Apparently, cooking food is OK; it must not be a process that turns FbG into FbM, the way recrystallizing sugar or salt does. Oh, Oh! I just found Butter Buds on the FbG list!! Isn't that processed fat? Yet it's actually advertized as fat free. At www.bbuds.com, we read,

"Butter Buds Food Ingredients uses proprietary enzyme modification technology to 'unlock' the hidden, potent flavor in butter, cream, cheese and other flavorful fats, delivering highly concentrated flavor in convenient powdered form. These natural dairy concentrates deliver up to 400 times the flavor strength of standard dairy ingredients, and are used at extremely low application levels (usually less than 1.0%)."

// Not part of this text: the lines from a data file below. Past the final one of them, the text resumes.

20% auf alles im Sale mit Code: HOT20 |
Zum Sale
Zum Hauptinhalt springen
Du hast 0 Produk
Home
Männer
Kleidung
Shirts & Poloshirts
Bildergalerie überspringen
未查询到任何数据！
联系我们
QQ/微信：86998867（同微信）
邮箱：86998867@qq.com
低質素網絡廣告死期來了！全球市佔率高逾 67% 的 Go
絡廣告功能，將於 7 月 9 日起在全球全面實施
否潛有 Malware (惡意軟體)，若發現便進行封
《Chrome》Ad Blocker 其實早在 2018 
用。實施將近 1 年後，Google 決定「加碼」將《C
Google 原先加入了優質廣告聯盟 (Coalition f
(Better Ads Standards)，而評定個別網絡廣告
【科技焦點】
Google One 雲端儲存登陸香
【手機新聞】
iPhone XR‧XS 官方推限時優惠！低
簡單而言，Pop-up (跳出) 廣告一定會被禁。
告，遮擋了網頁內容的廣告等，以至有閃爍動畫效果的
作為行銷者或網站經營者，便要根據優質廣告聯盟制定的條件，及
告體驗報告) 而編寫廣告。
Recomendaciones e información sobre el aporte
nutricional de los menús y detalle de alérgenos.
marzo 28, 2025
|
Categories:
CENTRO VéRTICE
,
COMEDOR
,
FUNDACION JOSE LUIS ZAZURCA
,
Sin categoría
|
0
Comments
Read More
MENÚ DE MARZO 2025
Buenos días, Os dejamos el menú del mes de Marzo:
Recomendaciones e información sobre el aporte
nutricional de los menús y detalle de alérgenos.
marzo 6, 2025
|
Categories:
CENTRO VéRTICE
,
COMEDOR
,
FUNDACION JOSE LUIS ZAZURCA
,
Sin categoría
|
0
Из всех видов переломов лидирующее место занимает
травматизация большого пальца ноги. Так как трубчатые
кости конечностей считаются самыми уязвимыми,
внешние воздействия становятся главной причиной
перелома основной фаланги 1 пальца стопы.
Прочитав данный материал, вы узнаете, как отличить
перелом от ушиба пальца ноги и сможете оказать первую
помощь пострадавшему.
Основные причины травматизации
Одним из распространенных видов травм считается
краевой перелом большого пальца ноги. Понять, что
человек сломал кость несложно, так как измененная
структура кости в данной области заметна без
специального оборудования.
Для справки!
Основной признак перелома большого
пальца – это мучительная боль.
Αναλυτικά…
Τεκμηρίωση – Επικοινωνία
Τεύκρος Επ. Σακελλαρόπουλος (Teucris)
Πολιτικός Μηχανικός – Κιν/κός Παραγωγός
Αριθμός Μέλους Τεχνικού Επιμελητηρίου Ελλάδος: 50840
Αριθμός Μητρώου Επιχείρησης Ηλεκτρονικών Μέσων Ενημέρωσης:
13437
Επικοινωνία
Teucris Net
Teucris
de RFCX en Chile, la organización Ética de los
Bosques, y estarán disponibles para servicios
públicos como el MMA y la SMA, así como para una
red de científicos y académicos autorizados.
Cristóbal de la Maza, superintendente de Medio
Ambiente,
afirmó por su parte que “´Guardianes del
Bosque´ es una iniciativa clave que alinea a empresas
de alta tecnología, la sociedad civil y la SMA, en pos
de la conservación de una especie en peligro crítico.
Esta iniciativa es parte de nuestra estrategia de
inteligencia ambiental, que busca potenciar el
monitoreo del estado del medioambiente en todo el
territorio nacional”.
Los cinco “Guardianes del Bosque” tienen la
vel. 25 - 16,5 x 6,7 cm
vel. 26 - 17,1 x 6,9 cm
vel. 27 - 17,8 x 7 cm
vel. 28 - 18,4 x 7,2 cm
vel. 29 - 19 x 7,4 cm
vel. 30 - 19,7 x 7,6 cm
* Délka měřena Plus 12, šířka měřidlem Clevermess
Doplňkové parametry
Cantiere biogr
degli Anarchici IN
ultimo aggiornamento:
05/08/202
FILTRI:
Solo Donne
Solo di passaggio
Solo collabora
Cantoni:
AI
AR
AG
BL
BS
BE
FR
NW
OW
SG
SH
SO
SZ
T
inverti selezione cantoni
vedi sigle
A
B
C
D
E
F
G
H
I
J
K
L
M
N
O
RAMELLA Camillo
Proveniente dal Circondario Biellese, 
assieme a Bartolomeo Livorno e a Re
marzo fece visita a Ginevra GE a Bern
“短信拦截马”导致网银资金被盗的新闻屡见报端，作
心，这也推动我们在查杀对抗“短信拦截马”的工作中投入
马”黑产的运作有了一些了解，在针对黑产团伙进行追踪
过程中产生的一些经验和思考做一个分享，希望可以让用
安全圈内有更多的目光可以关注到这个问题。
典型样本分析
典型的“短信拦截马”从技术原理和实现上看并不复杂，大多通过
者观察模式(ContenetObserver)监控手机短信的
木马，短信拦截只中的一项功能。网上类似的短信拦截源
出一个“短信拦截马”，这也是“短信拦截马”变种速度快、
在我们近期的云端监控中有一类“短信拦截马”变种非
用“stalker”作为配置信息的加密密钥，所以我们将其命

I don't know about you, but modifying various fats using enzymes is "processing" of a rather extreme type. There is no way this could be "by God". I don't know what god these folks are invoking, but this process removes 99% of what God puts into natural fat.

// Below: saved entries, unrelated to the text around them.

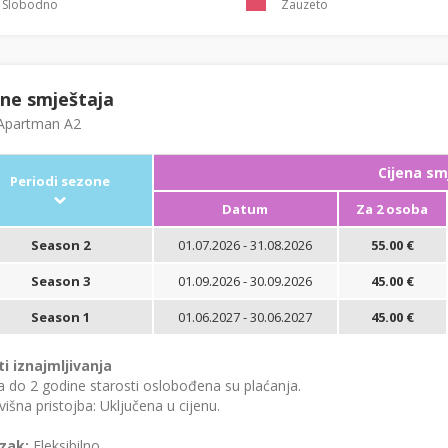
Slobodno
Zauzeto
ene smještaja
partman A2
Cijena sm
Periodi sezone
Datum
Za 2 osoba
Season 2
01.07.2026 - 31.08.2026
55.00 €
Season 3
01.09.2026 - 30.09.2026
45.00 €
Season 1
01.06.2027 - 30.06.2027
45.00 €
ti iznajmljivanja
 do 2 godine starosti oslobođena su plaćanja.
išna pristojba: Uključena u cijenu.
zak:
Fleksibilno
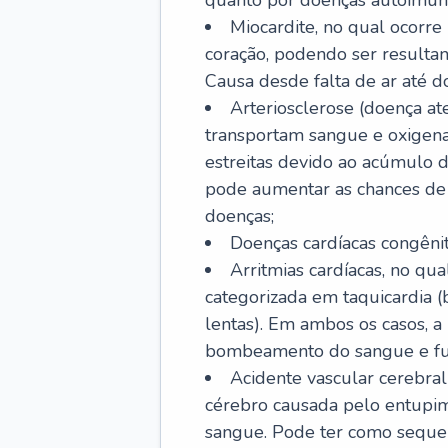
quanto por doenças autoimune
Miocardite, no qual ocorr
coração, podendo ser resultant
Causa desde falta de ar até do
Arteriosclerose (doença ate
transportam sangue e oxigena
estreitas devido ao acúmulo 
pode aumentar as chances de s
doenças;
Doenças cardíacas congênit
Arritmias cardíacas, no qua
categorizada em taquicardia (b
lentas). Em ambos os casos, 
bombeamento do sangue e fu
Acidente vascular cerebral
cérebro causada pelo entupim
sangue. Pode ter como sequel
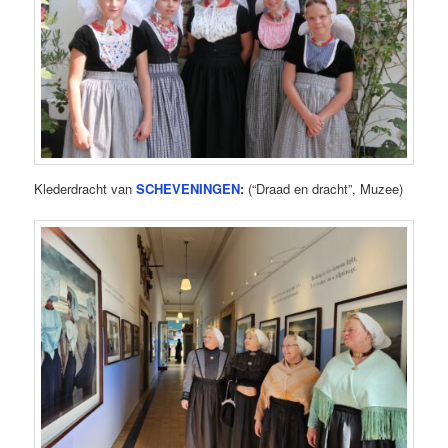
Klederdracht van
SCHEVENINGEN
:
(“Draad en dracht”, Muzee)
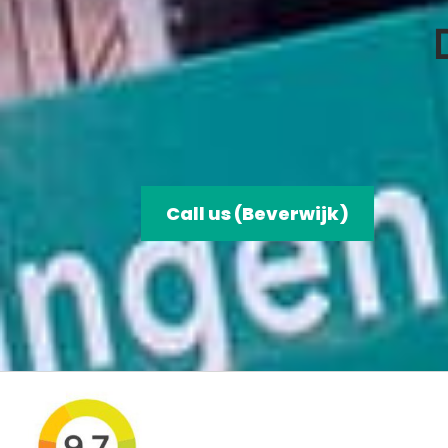
Call us (Beverwijk)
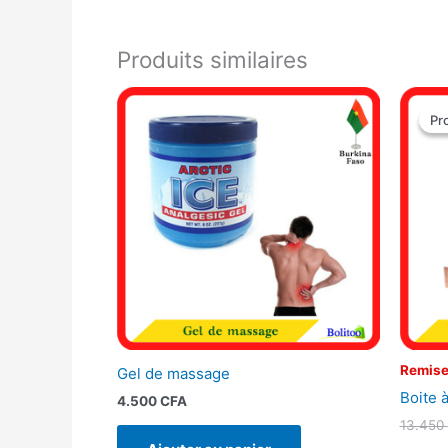
Produits similaires
Pr
Pr
Remise
Gel de massage
Boite à
4.500
CFA
13.450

So, let's come to God. Dr. B. J. Palmer, the "father of Chiropractic," said a century or so ago, "If God thought we needed aspirin, He would have created an aspirin tree." As a matter of fact, God did just that; He created the Willow. If you chew a mouthful of the bark from smooth willow branches, you'll get a dose of salicylic acid (named for salix, the Latin word for willow). Your pain will be relieved, but you'll also get a stomach ache. About the time Dr. Palmer did his first spinal adjustment, a chemist named Gerhardt buffered salicylic acid with sodium acetate (salt plus vinegar) to produce the chemical we call Aspirin today; this is much easier on the stomach, and is equally good as a pain reliever. God's original product causes a lot more indigestion, but I am so glad God inspired folks to improve on it a little.

The authors of One Minute Miracle write a lot about God. The book is actually two books. The right side of each page is the exhortatory text, and the left side of each page is a story about two people who benefit from Chiropractic, better nutrition, and faith in God. But the story has all the worst elements of over-sentimentalized religious fiction. My chief complaint about religion in the West today is that most people's religion is unalloyed sentimentality. I encapsulate it in a statement I've heard often, whenever anything "unpleasant" like sin, hell, repentance, or contrition is mentioned: "Oh, God is so loving! He would never do that!!" Read your Bible, folks: Yes, He would, and the old Spiritual that sings, "Everybody talkin' 'bout heaven; ain't goin' there" is talking about sentimental religionists who are no more heaven-bound than the average doorknob.

So, to be frank, the god these authors tout is not my God. "God" is not a name, it is a title; I prefer to use a direct translation from both Biblical languages, the term "the God." The only Name claimed by the God is the name Jesus: "For there is no other name given among men under heaven by which you must be saved."